All 9 SOTA models currently match this profile. The MA-ER Gap is the first metric to quantitatively identify this risk.
Using the Dataset
from datasets import load_dataset
dataset = load_dataset("FINAL-Bench/Metacognitive", split="train")
print(f"Total tasks: {len(dataset)}") # 100
task = dataset[0]
print(task['title']) # Task title
print(task['prompt'][:200]) # Prompt for the model
print(task['hidden_trap']) # Embedded cognitive trap
Composition: 100 tasks / 15 domains / 8 TICOS types / 3 grades / 12 fields per task
Paper and Future Work
FINAL Bench: Measuring Functional Metacognitive Reasoning in Large Language Models Taebong Kim, Minsik Kim, Sunyoung Choi, Jaewon Jang Currently under review at a leading international AI venue.

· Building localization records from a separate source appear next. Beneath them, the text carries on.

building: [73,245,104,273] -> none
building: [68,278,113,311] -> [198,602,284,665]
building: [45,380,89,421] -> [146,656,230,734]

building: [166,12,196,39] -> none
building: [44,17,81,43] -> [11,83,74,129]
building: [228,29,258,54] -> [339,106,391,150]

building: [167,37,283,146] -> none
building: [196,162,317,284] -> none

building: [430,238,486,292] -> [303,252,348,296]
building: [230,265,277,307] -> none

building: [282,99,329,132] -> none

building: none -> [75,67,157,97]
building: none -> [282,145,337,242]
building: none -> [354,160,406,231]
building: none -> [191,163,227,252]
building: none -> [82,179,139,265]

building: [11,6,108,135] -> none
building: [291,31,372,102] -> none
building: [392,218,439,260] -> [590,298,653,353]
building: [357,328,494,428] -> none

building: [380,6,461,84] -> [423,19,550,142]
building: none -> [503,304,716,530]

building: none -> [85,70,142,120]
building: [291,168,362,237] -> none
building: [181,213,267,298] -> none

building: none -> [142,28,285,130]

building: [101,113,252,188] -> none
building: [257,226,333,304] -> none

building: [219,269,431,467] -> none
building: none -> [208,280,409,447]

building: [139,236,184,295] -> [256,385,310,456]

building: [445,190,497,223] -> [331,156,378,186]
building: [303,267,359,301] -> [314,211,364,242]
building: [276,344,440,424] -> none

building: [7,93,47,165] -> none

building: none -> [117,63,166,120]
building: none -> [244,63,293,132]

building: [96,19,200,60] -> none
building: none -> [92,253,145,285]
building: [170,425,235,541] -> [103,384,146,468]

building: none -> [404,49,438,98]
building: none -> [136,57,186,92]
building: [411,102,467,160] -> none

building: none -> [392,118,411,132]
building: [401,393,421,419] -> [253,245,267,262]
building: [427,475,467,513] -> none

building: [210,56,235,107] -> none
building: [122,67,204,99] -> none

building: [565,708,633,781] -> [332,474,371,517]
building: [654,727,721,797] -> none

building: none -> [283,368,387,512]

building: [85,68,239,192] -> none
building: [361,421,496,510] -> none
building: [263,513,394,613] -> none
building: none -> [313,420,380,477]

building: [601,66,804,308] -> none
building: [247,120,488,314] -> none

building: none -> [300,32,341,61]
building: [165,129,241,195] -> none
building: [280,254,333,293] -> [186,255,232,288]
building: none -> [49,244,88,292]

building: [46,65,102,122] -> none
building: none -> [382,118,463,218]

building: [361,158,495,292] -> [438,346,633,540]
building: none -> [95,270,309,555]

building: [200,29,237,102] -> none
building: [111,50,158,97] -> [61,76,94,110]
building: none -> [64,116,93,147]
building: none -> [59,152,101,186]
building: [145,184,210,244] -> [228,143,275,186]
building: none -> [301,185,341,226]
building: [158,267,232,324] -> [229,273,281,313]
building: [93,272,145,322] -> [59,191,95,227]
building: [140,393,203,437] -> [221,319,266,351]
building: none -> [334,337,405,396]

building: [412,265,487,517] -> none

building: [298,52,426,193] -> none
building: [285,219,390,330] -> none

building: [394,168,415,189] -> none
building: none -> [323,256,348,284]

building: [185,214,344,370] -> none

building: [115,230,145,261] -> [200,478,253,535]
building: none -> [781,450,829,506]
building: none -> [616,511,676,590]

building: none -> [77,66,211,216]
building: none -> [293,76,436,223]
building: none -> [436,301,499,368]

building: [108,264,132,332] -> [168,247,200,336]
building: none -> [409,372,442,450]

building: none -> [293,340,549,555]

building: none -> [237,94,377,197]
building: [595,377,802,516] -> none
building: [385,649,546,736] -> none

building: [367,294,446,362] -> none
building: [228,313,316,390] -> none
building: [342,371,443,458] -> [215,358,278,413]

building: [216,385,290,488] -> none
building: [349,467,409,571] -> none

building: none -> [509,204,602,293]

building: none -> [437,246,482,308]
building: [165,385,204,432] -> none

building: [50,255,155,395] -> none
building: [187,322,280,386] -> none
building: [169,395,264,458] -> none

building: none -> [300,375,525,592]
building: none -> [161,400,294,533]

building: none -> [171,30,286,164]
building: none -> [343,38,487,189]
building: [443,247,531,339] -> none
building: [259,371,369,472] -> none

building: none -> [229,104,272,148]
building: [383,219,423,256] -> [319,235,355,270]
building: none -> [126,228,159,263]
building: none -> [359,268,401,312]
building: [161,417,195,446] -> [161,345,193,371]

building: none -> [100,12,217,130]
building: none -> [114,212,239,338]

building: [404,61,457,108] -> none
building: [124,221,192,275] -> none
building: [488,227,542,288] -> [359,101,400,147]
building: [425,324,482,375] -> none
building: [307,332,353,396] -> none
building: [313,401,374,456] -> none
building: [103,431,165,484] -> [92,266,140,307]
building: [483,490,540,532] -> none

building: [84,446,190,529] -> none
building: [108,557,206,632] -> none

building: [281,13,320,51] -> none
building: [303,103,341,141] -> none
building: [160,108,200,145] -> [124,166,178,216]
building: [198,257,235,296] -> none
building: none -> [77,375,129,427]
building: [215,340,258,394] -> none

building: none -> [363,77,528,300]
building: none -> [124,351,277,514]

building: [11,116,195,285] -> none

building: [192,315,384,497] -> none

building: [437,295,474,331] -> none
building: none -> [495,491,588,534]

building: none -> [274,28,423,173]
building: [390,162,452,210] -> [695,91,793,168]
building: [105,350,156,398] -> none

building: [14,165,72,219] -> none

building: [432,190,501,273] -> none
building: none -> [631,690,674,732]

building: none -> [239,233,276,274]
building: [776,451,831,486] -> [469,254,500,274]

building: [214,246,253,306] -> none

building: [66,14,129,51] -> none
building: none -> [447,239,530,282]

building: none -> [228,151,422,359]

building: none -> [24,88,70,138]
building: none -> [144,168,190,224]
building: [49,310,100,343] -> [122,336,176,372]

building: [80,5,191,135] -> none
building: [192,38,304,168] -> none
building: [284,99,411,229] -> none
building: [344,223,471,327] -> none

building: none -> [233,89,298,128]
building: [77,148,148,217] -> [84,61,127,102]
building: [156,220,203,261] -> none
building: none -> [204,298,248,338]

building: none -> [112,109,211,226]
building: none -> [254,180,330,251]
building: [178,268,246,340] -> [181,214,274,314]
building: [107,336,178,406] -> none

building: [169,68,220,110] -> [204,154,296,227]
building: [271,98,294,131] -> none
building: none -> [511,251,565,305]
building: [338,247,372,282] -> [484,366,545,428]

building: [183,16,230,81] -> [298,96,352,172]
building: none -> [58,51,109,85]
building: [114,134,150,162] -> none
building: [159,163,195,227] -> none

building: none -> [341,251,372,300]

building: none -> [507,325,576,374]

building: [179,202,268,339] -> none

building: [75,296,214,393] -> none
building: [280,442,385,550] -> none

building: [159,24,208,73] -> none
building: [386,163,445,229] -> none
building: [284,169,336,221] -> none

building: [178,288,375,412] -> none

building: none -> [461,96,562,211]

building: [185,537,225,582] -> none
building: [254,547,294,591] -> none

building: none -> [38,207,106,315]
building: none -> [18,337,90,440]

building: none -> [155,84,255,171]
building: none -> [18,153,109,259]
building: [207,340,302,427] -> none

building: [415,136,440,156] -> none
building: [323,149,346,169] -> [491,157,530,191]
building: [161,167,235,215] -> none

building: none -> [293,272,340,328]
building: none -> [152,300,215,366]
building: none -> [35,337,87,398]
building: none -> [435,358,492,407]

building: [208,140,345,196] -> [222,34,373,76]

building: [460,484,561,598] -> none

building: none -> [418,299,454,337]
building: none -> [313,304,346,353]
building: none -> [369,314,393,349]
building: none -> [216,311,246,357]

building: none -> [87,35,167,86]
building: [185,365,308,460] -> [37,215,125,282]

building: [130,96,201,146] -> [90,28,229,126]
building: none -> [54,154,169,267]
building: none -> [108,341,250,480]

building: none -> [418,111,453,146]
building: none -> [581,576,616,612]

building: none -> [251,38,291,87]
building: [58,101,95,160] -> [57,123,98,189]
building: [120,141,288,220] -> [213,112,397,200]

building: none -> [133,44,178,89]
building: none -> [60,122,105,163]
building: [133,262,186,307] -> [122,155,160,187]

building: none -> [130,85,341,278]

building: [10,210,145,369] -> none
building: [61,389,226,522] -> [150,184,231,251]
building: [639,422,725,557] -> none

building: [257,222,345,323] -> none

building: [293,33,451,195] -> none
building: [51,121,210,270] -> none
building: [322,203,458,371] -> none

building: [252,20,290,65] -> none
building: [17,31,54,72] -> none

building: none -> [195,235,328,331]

Future directions include L2 layer measurement via open-source model logit entropy analysis, expanded multi-judge and human cross-validation, and periodic task pool refresh to prevent contamination.
AGI without metacognition is driving with your eyes closed. FINAL Bench is the first tool to tell apart what AI truly knows from what it merely pretends to know.